# [Problem requirements]
Give back the full material exactly. Omit no line.

# [Available data]

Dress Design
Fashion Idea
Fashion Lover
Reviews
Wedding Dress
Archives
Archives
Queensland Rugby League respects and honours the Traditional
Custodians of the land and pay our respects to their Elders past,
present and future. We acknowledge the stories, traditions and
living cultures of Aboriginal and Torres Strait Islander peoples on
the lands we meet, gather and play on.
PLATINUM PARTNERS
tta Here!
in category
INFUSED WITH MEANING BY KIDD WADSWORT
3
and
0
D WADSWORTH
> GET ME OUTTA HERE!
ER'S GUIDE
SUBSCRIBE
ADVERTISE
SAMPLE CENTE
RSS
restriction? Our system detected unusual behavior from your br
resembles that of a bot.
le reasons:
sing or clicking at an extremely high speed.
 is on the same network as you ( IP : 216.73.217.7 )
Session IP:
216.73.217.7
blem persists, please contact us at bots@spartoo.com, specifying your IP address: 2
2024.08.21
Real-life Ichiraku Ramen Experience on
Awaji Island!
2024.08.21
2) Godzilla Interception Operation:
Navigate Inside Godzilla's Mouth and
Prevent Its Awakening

# [Your response]
Dress Design
Fashion Idea
Fashion Lover
Reviews
Wedding Dress
Archives
Archives
Queensland Rugby League respects and honours the Traditional
Custodians of the land and pay our respects to their Elders past,
present and future. We acknowledge the stories, traditions and
living cultures of Aboriginal and Torres Strait Islander peoples on
the lands we meet, gather and play on.
PLATINUM PARTNERS
tta Here!
in category
INFUSED WITH MEANING BY KIDD WADSWORT
3
and
0
D WADSWORTH
> GET ME OUTTA HERE!
ER'S GUIDE
SUBSCRIBE
ADVERTISE
SAMPLE CENTE
RSS
restriction? Our system detected unusual behavior from your br
resembles that of a bot.
le reasons:
sing or clicking at an extremely high speed.
 is on the same network as you ( IP : 216.73.217.7 )
Session IP:
216.73.217.7
blem persists, please contact us at bots@spartoo.com, specifying your IP address: 2
2024.08.21
Real-life Ichiraku Ramen Experience on
Awaji Island!
2024.08.21
2) Godzilla Interception Operation:
Navigate Inside Godzilla's Mouth and
Prevent Its Awakening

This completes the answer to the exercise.